If you’re suffering from depression, you’re likely to believe that your emotional state generates negative thoughts and expectations about the future. After all, depression can color everything, so it’s natural to assume that a negative outlook reflects your depressed mood. And that’s the conventional thinking among most of us in the mental health professions, as well. But for many people the reality is the other way around: It’s how you envision the future that can make you depressed.
A new study supports this. I was happy to come across it because it’s what I’ve observed and emphasized for years: Your vision of your future “self” shapes your mental health. Specifically, a positive vision of what you aspire towards –– a picture of what you’re aiming for, a sense of new possibility –– acts like a kind of psychological magnet. It pulls you towards it, helping you find the path that will take you there. Picturing what you strive towards can feel as though it has tether connected to you, steadily tugging you towards it. That generates positive energy and wellbeing.

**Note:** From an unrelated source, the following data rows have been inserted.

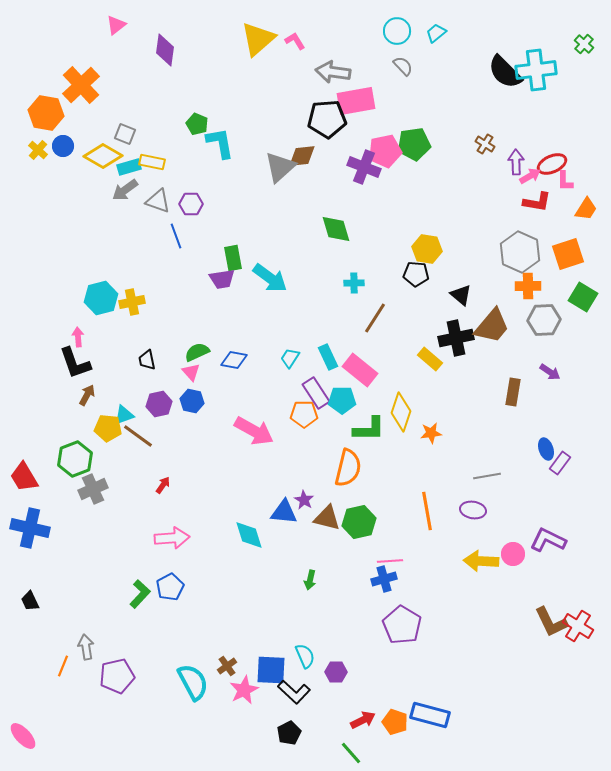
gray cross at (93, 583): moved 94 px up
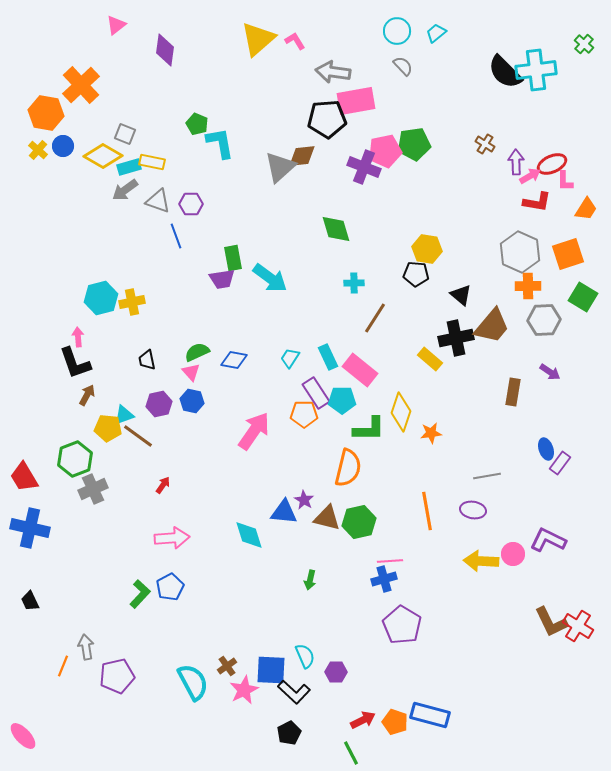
pink arrow at (254, 431): rotated 84 degrees counterclockwise
green line at (351, 753): rotated 15 degrees clockwise
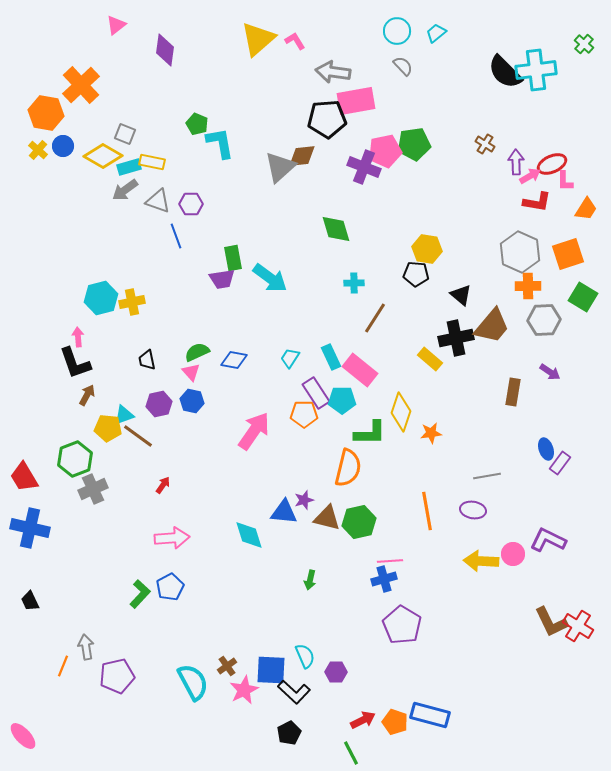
cyan rectangle at (328, 357): moved 3 px right
green L-shape at (369, 429): moved 1 px right, 4 px down
purple star at (304, 500): rotated 24 degrees clockwise
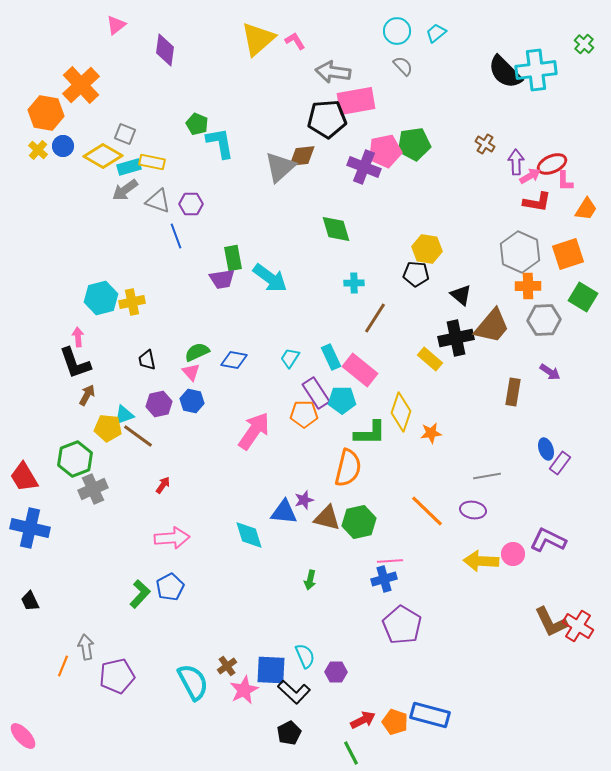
orange line at (427, 511): rotated 36 degrees counterclockwise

But if you lack that vision of possibility, you’re likely to remain more stuck if you’re already depressed. Or you may become depressed, as the new research shows. And even if you’re not, you’ll tend to feel stagnant and flat-lined about some important dimension of your life –– your relationship, your career, your sense of purpose.
The study I referred to was published in the British Journal of Clinical Psychology and conducted by researchers at the University of Pennsylvania. It concluded that a pessimistic view of the future may not be the result of depression but the cause of it. The researchers found that three kinds of pictures of the future, or “prospection,” can drive depression:
- poor generation of possible futures
- poor evaluation of possible future
- negative beliefs about the future
According to the researchers, “Prospection belongs front and center in the study of depression…(and) that faulty prospection does drive depression. An understanding of how prospection shapes psychopathology may enable researchers to create more effective treatments and help distressed individuals to create brighter futures.”